When I lived in San Diego, I used to meet foreigners regularly – in bars, at the beach, through friends, etc. Some of them were just passing through on a tour of California, but others were there for a year or more, studying English at one of San Diego’s several language schools. Most of them were Europeans. I made friends with some of the guys and dated a few of the girls, so I had plenty of opportunity to observe their experiences living in a new country. I envied the romance and vitality that so obviously surrounded their experience of the simplest things: going to normal bars, hanging out on normal beaches, visiting normal cities, and meeting normal people. There was a constant excitement about their lives.
Some might have interpreted their zeal for the mundane as evidence for the “Europeans live better” fallacy, but I knew better. I’d felt the same way before myself, several years earlier, when I spent four months in India. I knew that their engagement was a direct result of their inexperience of the culture surrounding them. I knew how intoxicating it could be to step into a new world and be forced to re-learn everything you took for granted, and I missed that feeling.
Some people thrive on repetition, habit, routine – tradition. They love to soak in experiences relived, relationships maintained and places revisited. We all know people like this: your friend who always wants to eat at the same restaurant, your sister who wants to vacation in the same place every year, or your spouse who insists on keeping the family established in one city – maybe even in one house. These people find a deep satisfaction in watching the world (and themselves) change relative to some constant set of activities, people or locations. These traditions or routines – rituals, even – serve as benchmarks against which they measure the progress of their lives, and they understandably develop a deep attachment to them.

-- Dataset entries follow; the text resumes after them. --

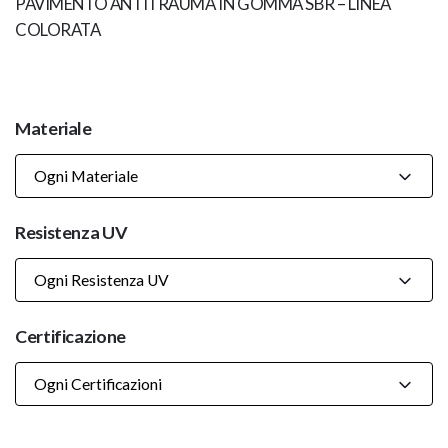
PAVIMENTO ANTITRAUMA IN GOMMA SBR – LINEA
COLORATA
Materiale
Ogni Materiale
Resistenza UV
Ogni Resistenza UV
Certificazione
Ogni Certificazioni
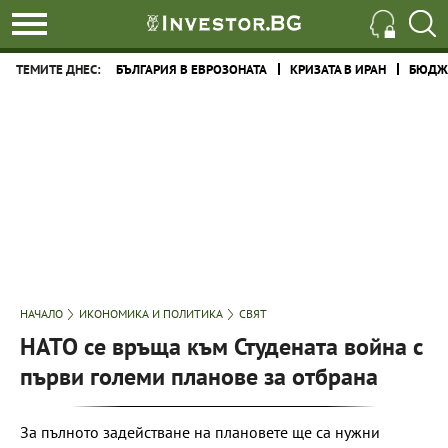
ТЕМИТЕ ДНЕС:
БЪЛГАРИЯ В ЕВРОЗОНАТА
КРИЗАТА В ИРАН
БЮДЖЕ
НАЧАЛО
ИКОНОМИКА И ПОЛИТИКА
СВЯТ
НАТО се връща към Студената война с
първи големи планове за отбрана
За пълното задействане на плановете ще са нужни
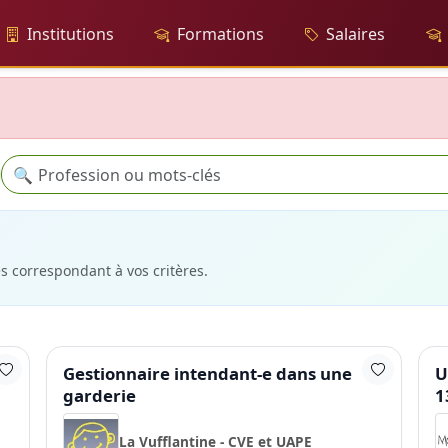
Institutions
Formations
Salaires
Recherche
🔍
es correspondant à vos critères.
Gestionnaire intendant-e dans une
U
garderie
1
La Vufflantine - CVE et UAPE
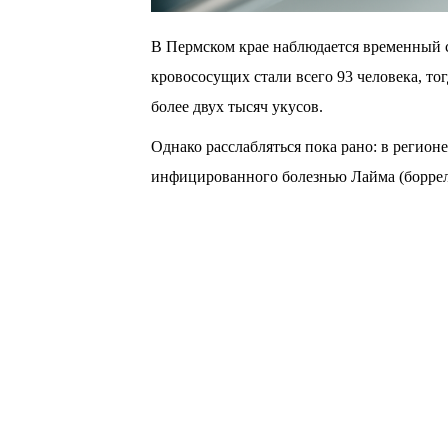
В Пермском крае наблюдается временный 
кровососущих стали всего 93 человека, то
более двух тысяч укусов.
Однако расслабляться пока рано: в регион
инфицированного болезнью Лайма (боррел
Как поясняют специалисты, сезон клещей 
спровоцированный иксодовыми клещами, п
августа и начале сентября, когда проснутс
По официальным данным Роспотребнадзора
потребовалась 16 125 жителям Прикамья, с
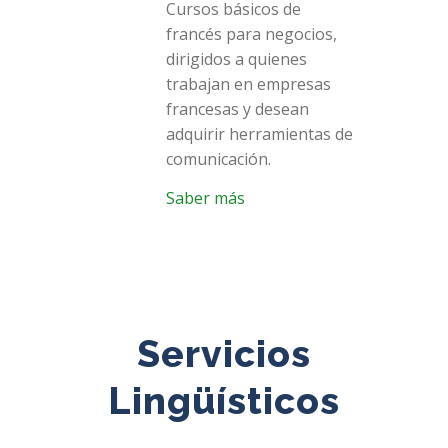
Cursos básicos de
francés para negocios,
dirigidos a quienes
trabajan en empresas
francesas y desean
adquirir herramientas de
comunicación.
Saber más
Servicios
Lingüísticos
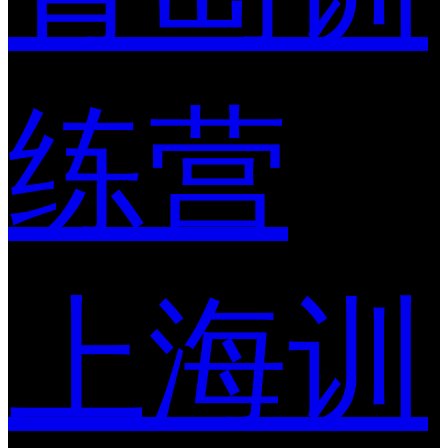
练营
上海训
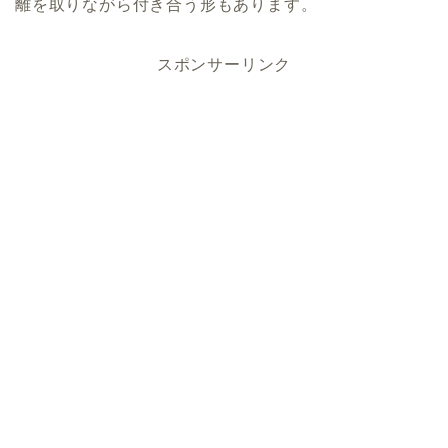
離を取りながら付き合う形もあります。
スポンサーリンク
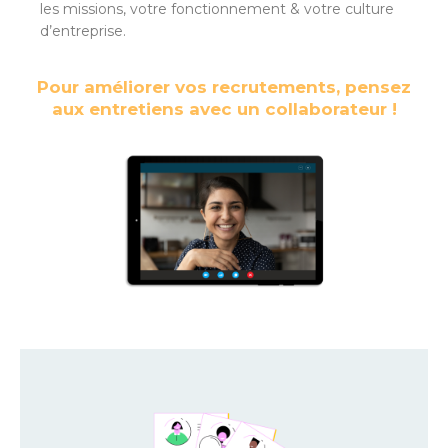
les missions, votre fonctionnement & votre culture
d’entreprise.
Pour améliorer vos recrutements, pensez
aux entretiens avec un collaborateur !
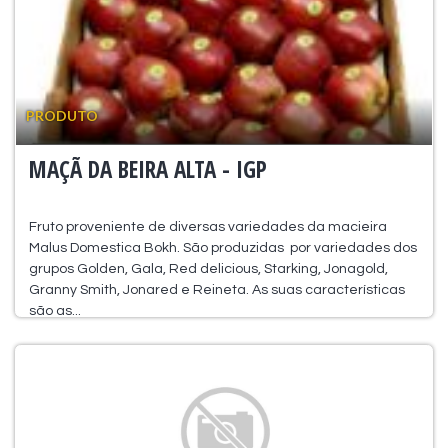
PRODUTO
MAÇÃ DA BEIRA ALTA - IGP
Fruto proveniente de diversas variedades da macieira
Malus Domestica Bokh. São produzidas por variedades dos
grupos Golden, Gala, Red delicious, Starking, Jonagold,
Granny Smith, Jonared e Reineta. As suas características
são as...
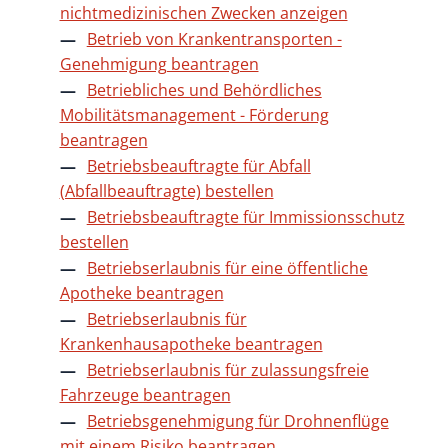
nichtmedizinischen Zwecken anzeigen
Betrieb von Krankentransporten -
Genehmigung beantragen
Betriebliches und Behördliches
Mobilitätsmanagement - Förderung
beantragen
Betriebsbeauftragte für Abfall
(Abfallbeauftragte) bestellen
Betriebsbeauftragte für Immissionsschutz
bestellen
Betriebserlaubnis für eine öffentliche
Apotheke beantragen
Betriebserlaubnis für
Krankenhausapotheke beantragen
Betriebserlaubnis für zulassungsfreie
Fahrzeuge beantragen
Betriebsgenehmigung für Drohnenflüge
mit einem Risiko beantragen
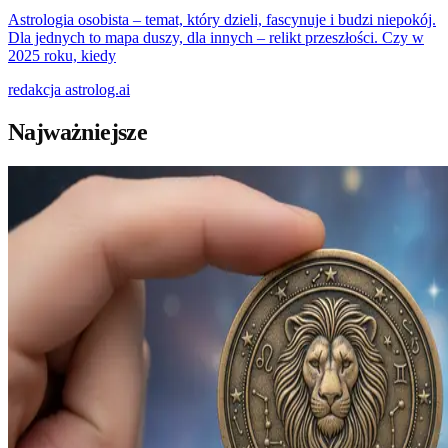
Astrologia osobista – temat, który dzieli, fascynuje i budzi niepokój.
Dla jednych to mapa duszy, dla innych – relikt przeszłości. Czy w
2025 roku, kiedy
redakcja
astrolog.ai
Najważniejsze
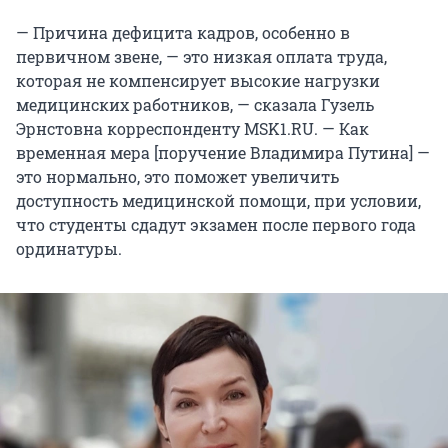
— Причина дефицита кадров, особенно в
первичном звене, — это низкая оплата труда,
которая не компенсирует высокие нагрузки
медицинских работников, — сказала Гузель
Эрнстовна корреспонденту MSK1.RU. — Как
временная мера [поручение Владимира Путина] —
это нормально, это поможет увеличить
доступность медицинской помощи, при условии,
что студенты сдадут экзамен после первого года
ординатуры.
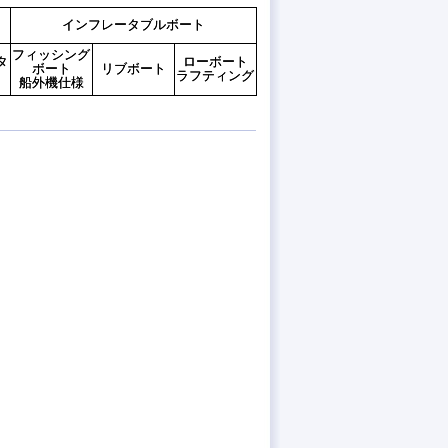
インフレータブルボート
フィッシング
タ
ローボート
ボート
リブボート
ト
ラフティング
船外機仕様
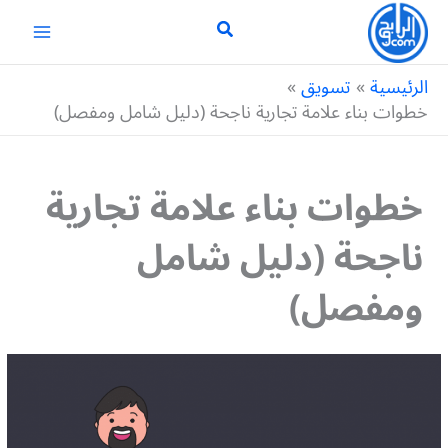
خطي
لى
لمحتوى
الرئيسية
تسويق
خطوات بناء علامة تجارية ناجحة (دليل شامل ومفصل)
خطوات بناء علامة تجارية
ناجحة (دليل شامل
ومفصل)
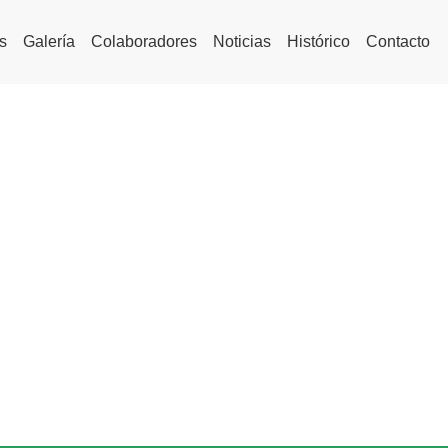
s
Galería
Colaboradores
Noticias
Histórico
Contacto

I am not one of these people. I prefer experiencing the world by moving through it rather than watching it move around me. I feel most engaged when I am navigating new territory, be it geographical, social, intellectual or otherwise. Repetition switches me off. Novelty, exploration, discovery – these are what motivated me to move away from a great job in a great city. And it was the same hunger for new experiences that pushed me through months of frustrating employment negotiations and visa processing in order to get a job outside the United States. San Diego was a great place, but it had one incorrigible flaw: it was only one place. My job there was great too – arguably perfect; but as I told my boss when I explained why I was leaving, at some point “new” became more important to me than “better” and I knew it was time to move on.
I arrived in Paris three days ago. I have a new job with a large engineering company, and almost no idea where my life will go from here.